My mom tests positive and her health quickly declines. A woman from the county’s board of health calls and asks me eight million questions. Where in my house have I been eating my meals? Who have I seen in the past six days? What are their names and phone numbers? What’s my social security number? (That last one didn’t happen, but it may as well have.) Let me hang up and take a nap, Stephanie.

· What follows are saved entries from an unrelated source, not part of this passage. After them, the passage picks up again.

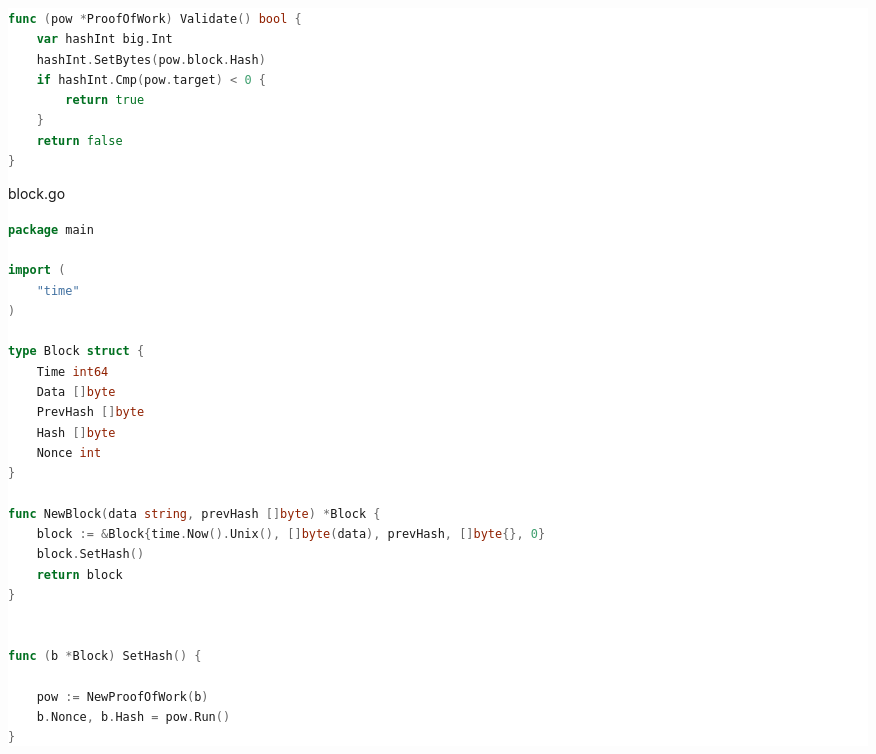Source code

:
 ``` go
func (pow *ProofOfWork) Validate() bool {
	var hashInt big.Int
	hashInt.SetBytes(pow.block.Hash)
	if hashInt.Cmp(pow.target) < 0 {
		return true
	}
	return false
}
```

block.go

``` go
package main

import (
	"time"
)

type Block struct {
	Time int64
	Data []byte
	PrevHash []byte
	Hash []byte
	Nonce int
}

func NewBlock(data string, prevHash []byte) *Block {
	block := &Block{time.Now().Unix(), []byte(data), prevHash, []byte{}, 0}
	block.SetHash()
	return block
}


func (b *Block) SetHash() {

	pow := NewProofOfWork(b)
	b.Nonce, b.Hash = pow.Run()
}
```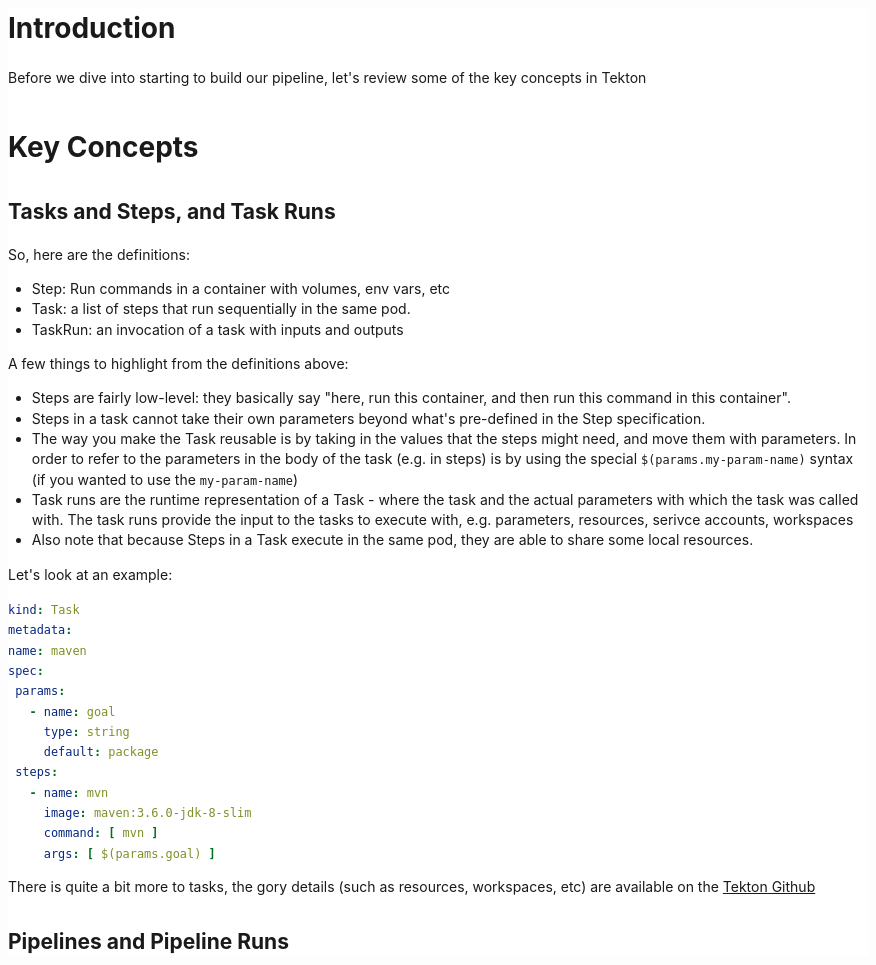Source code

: 
# Introduction

Before we dive into starting to build our pipeline, let's review some of the key concepts in Tekton

# Key Concepts

## Tasks and Steps, and Task Runs

So, here are the definitions:

* Step: Run commands in a container with volumes, env vars, etc
* Task: a list of steps that run sequentially in the same pod.
* TaskRun: an invocation of a task with inputs and outputs

A few things to highlight from the definitions above:

* Steps are fairly low-level: they basically say "here, run this container, and then run this command in this container".
* Steps in a task cannot take their own parameters beyond what's pre-defined in the Step specification.
* The way you make the Task reusable is by taking in the values that the steps might need, and move them with parameters. In order to refer to the parameters in the body of the task (e.g. in steps) is by using the special `$(params.my-param-name)` syntax (if you wanted to use the `my-param-name`)
* Task runs are the runtime representation of a Task - where the task and the actual parameters with which the task was called with. The task runs provide the input to the tasks to execute with, e.g. parameters, resources, serivce accounts, workspaces
* Also note that because Steps in a Task execute in the same pod, they are able to share some local resources.

Let's look at an example:

```yaml
kind: Task
metadata:
name: maven
spec:
 params:
   - name: goal
     type: string
     default: package
 steps:
   - name: mvn
     image: maven:3.6.0-jdk-8-slim
     command: [ mvn ]
     args: [ $(params.goal) ]

```

There is quite a bit more to tasks, the gory details (such as resources, workspaces, etc) are available on the [Tekton Github](https://github.com/tektoncd/pipeline/blob/master/docs/tasks.md)

## Pipelines and Pipeline Runs
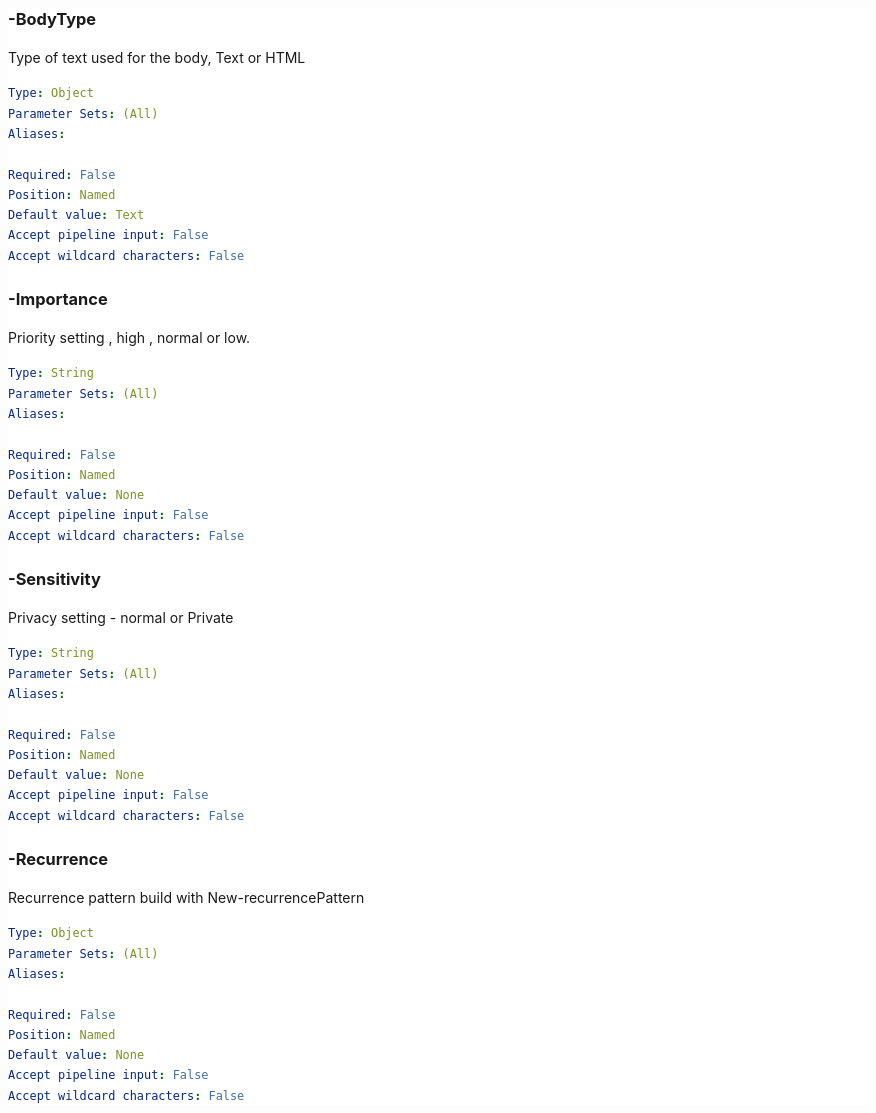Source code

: ### -BodyType
Type of text used for the body, Text or HTML

```yaml
Type: Object
Parameter Sets: (All)
Aliases:

Required: False
Position: Named
Default value: Text
Accept pipeline input: False
Accept wildcard characters: False
```

### -Importance
Priority setting , high , normal or low.

```yaml
Type: String
Parameter Sets: (All)
Aliases:

Required: False
Position: Named
Default value: None
Accept pipeline input: False
Accept wildcard characters: False
```

### -Sensitivity
Privacy setting - normal or Private

```yaml
Type: String
Parameter Sets: (All)
Aliases:

Required: False
Position: Named
Default value: None
Accept pipeline input: False
Accept wildcard characters: False
```

### -Recurrence
Recurrence pattern build with New-recurrencePattern

```yaml
Type: Object
Parameter Sets: (All)
Aliases:

Required: False
Position: Named
Default value: None
Accept pipeline input: False
Accept wildcard characters: False
```
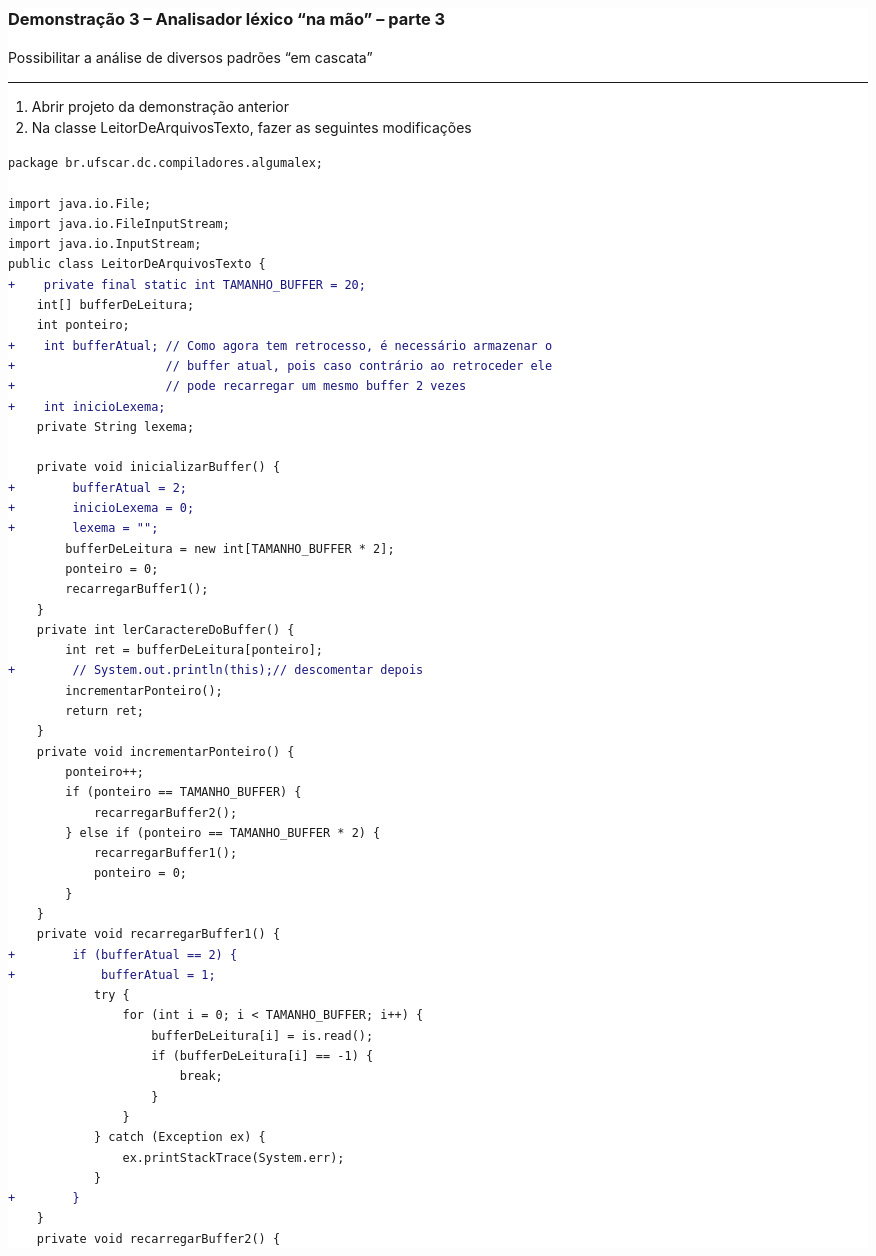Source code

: 
### Demonstração 3 – Analisador léxico “na mão” – parte 3

Possibilitar a análise de diversos padrões “em cascata”

---

1. Abrir projeto da demonstração anterior
2. Na classe LeitorDeArquivosTexto, fazer as seguintes modificações

```diff
package br.ufscar.dc.compiladores.algumalex;

import java.io.File;
import java.io.FileInputStream;
import java.io.InputStream;
public class LeitorDeArquivosTexto {
+    private final static int TAMANHO_BUFFER = 20;
    int[] bufferDeLeitura;
    int ponteiro;
+    int bufferAtual; // Como agora tem retrocesso, é necessário armazenar o
+                     // buffer atual, pois caso contrário ao retroceder ele
+                     // pode recarregar um mesmo buffer 2 vezes
+    int inicioLexema;
    private String lexema;

    private void inicializarBuffer() {
+        bufferAtual = 2;
+        inicioLexema = 0;
+        lexema = "";
        bufferDeLeitura = new int[TAMANHO_BUFFER * 2];
        ponteiro = 0;
        recarregarBuffer1();    
    }
    private int lerCaractereDoBuffer() {
        int ret = bufferDeLeitura[ponteiro];
+        // System.out.println(this);// descomentar depois
        incrementarPonteiro();
        return ret;
    }
    private void incrementarPonteiro() {
        ponteiro++;
        if (ponteiro == TAMANHO_BUFFER) {
            recarregarBuffer2();
        } else if (ponteiro == TAMANHO_BUFFER * 2) {
            recarregarBuffer1();
            ponteiro = 0;
        }
    }
    private void recarregarBuffer1() {
+        if (bufferAtual == 2) {
+            bufferAtual = 1;
            try {
                for (int i = 0; i < TAMANHO_BUFFER; i++) {
                    bufferDeLeitura[i] = is.read();
                    if (bufferDeLeitura[i] == -1) {
                        break;
                    }
                }
            } catch (Exception ex) {
                ex.printStackTrace(System.err);
            }
+        }
    }
    private void recarregarBuffer2() {
```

I receive two other calls that make me feel like a statistic I’ll read in the New York Times later on. Each source gives bits of contradictory guidance about what’s safe and unsafe, but they all concur that my mom and I should stay away from my dad unless he tests positive, wearing masks in common spaces and eating in separate rooms. Sure, but three stubborn people distancing in a 1,700 square-foot ranch? Way easier said than done.

DAY FIVE

“If you don’t want to get this shit, Lu, then wash your fucking hands!” my mom shouts from the kitchen through her disposable mask to my dad in the family room. 

“I do wash my fucking hands, Lu,” my dad retorts. They can only see my eyes, so I roll them.

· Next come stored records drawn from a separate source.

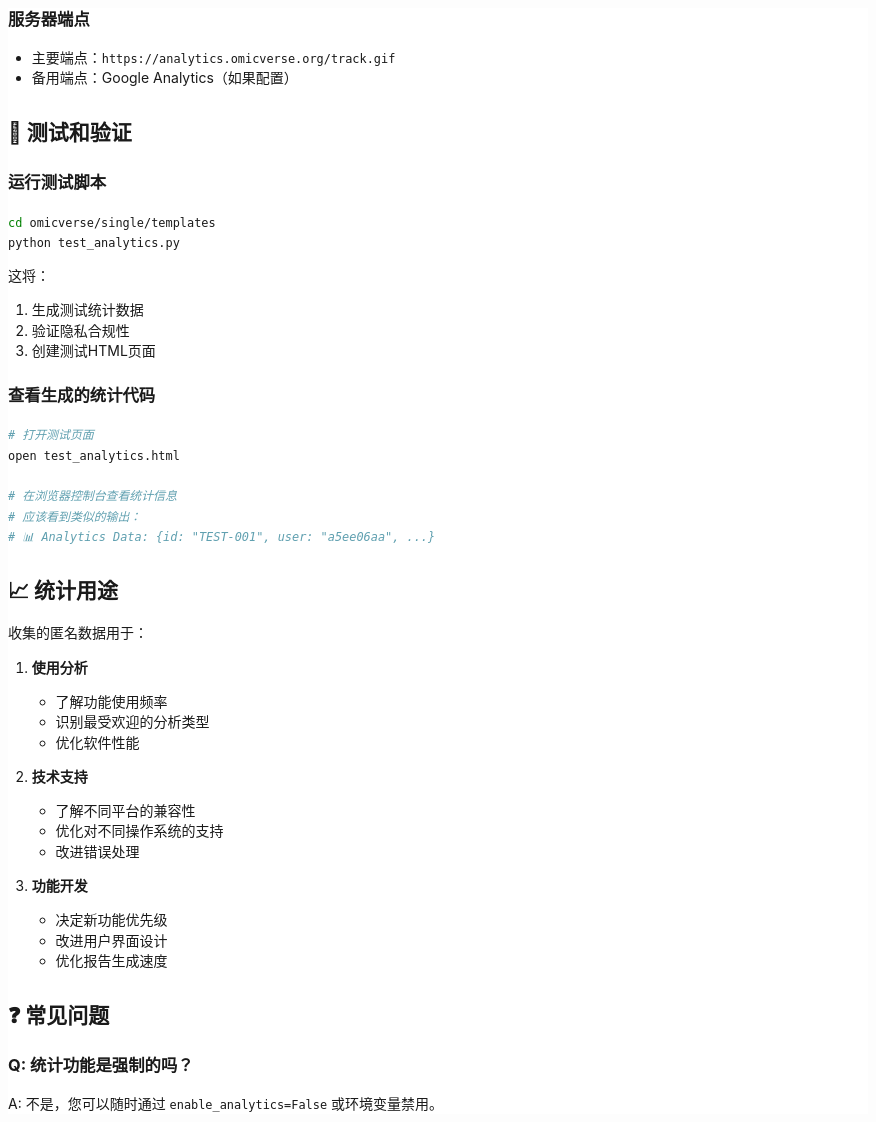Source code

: ### 服务器端点

- 主要端点：`https://analytics.omicverse.org/track.gif`
- 备用端点：Google Analytics（如果配置）

## 🧪 测试和验证

### 运行测试脚本

```bash
cd omicverse/single/templates
python test_analytics.py
```

这将：
1. 生成测试统计数据
2. 验证隐私合规性
3. 创建测试HTML页面

### 查看生成的统计代码

```bash
# 打开测试页面
open test_analytics.html

# 在浏览器控制台查看统计信息
# 应该看到类似的输出：
# 📊 Analytics Data: {id: "TEST-001", user: "a5ee06aa", ...}
```

## 📈 统计用途

收集的匿名数据用于：

1. **使用分析**
   - 了解功能使用频率
   - 识别最受欢迎的分析类型
   - 优化软件性能

2. **技术支持**
   - 了解不同平台的兼容性
   - 优化对不同操作系统的支持
   - 改进错误处理

3. **功能开发**
   - 决定新功能优先级
   - 改进用户界面设计
   - 优化报告生成速度

## ❓ 常见问题

### Q: 统计功能是强制的吗？
A: 不是，您可以随时通过 `enable_analytics=False` 或环境变量禁用。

“Well, he’s ridiculous!” Mom turns to me, clearly having seen my physical display of contempt. Her glasses fog up from the breath escaping her covering.

“Yeah, but it’s the way you say shit, Mom,” I insert myself and then, as usual, immediately regret it. 

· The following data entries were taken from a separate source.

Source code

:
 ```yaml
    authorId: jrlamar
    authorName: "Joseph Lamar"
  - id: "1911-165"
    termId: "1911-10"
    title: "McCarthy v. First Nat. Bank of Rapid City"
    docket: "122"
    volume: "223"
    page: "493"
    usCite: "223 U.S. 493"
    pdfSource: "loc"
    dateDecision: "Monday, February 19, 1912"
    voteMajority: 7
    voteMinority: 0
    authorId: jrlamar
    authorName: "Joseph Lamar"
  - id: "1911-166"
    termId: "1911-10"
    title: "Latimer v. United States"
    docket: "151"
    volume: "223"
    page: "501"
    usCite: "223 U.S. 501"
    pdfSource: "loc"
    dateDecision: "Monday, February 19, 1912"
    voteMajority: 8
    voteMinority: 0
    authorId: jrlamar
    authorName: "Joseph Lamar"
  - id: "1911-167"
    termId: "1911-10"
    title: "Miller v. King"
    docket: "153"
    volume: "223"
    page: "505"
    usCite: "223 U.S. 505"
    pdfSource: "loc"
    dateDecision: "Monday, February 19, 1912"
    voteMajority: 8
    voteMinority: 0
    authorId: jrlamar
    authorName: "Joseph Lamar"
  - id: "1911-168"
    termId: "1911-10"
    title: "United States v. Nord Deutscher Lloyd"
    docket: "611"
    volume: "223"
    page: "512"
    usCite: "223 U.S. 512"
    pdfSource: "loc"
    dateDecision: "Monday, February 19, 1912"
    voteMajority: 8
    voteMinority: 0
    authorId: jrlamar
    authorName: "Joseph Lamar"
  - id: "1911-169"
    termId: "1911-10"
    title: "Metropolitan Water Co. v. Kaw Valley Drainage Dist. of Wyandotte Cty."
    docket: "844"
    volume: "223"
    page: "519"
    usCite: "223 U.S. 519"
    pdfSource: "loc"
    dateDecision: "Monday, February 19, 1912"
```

“No matter what I say, I’m the asshole!” Ah, there it is. The age-old line comes out for the first time in quarantine. It was only a matter of time. Too bad it’s only Day Five. 

DAY SIX

At least I can eat my way through this quarantine, right? Wrong – I can’t taste shit. Food isn’t worth consuming when it feels like flavorless mush in my mouth. The jaw effort it takes to chew is way too much for absolutely no reward. I need to save what little energy I can muster for my discussion board due at 11:59 p.m. It’ll be the most I’ve accomplished all week. 

DAY SEVEN

My dad has no symptoms thus far. He believes he’s invincible, which is infuriating. The man, as my mother constantly remarks, rarely washes his goddamn hands; he should’ve gotten the virus seven days ago. He claims he’s less susceptible because of his O blood-type – a loose internet theory his work friend Greg keeps IM-ing him about. I don’t wish ill upon my father, but his ego could certainly take a few hits.

DAY EIGHT

Besides having no energy, motivation, or optimism, I’m fine. No, really – fine. I’ve settled into the routine of waking up, doing nothing, and going to sleep.

DAY NINE

Get me out of this fucking house.

DAY TEN

At long last, I’m no longer contagious. I pack up to return to Philadelphia after a trip I intended to be just two days long. I make an apple smoothie for breakfast and only drink half due to my still-confused digestive system and lack of taste and smell. My dad drinks the rest from my glass and, in perfect timing, Mom stumbles around the corner.

“Are you fucking kidding me, Lu?” 

“What?” He holds up the glass like he’s giving a toast. “She’s over it now!”

“That doesn’t mean you should be sharing shit right away. Are you an idiot?”

Even though I’m healthy enough to make my way out of here, I’m too physically and mentally exhausted to contribute to the familial contention that’s been simmering for a week and a half. Before I can witness it boil over, I leave them there: my mom a feverish, unstable contagion; my dad still in perfect health. They’ll be fine.

DAY WHATEVER

 We learn that my extended family escaped our back deck gathering unscathed. My little cousin reads from the Torah without sniffles or coughs – just your usual puberty-induced voice cracks. My grandfather merrily flies south to his Fort Lauderdale condo for the winter, an embarkment much riskier than a small, central Jersey Jew dinner. My dad, despite his lack of hygiene, knowledge, and preventative action, tests negative at the end of my mom’s isolation period. I couldn’t be any less sarcastic when I say, good for him! But honestly, the joke’s on them. My mom and I are the ones who’ve been granted immunity. You know, for at least a year. Or is it six months? Four? Actually, I think I heard about someone getting it twice.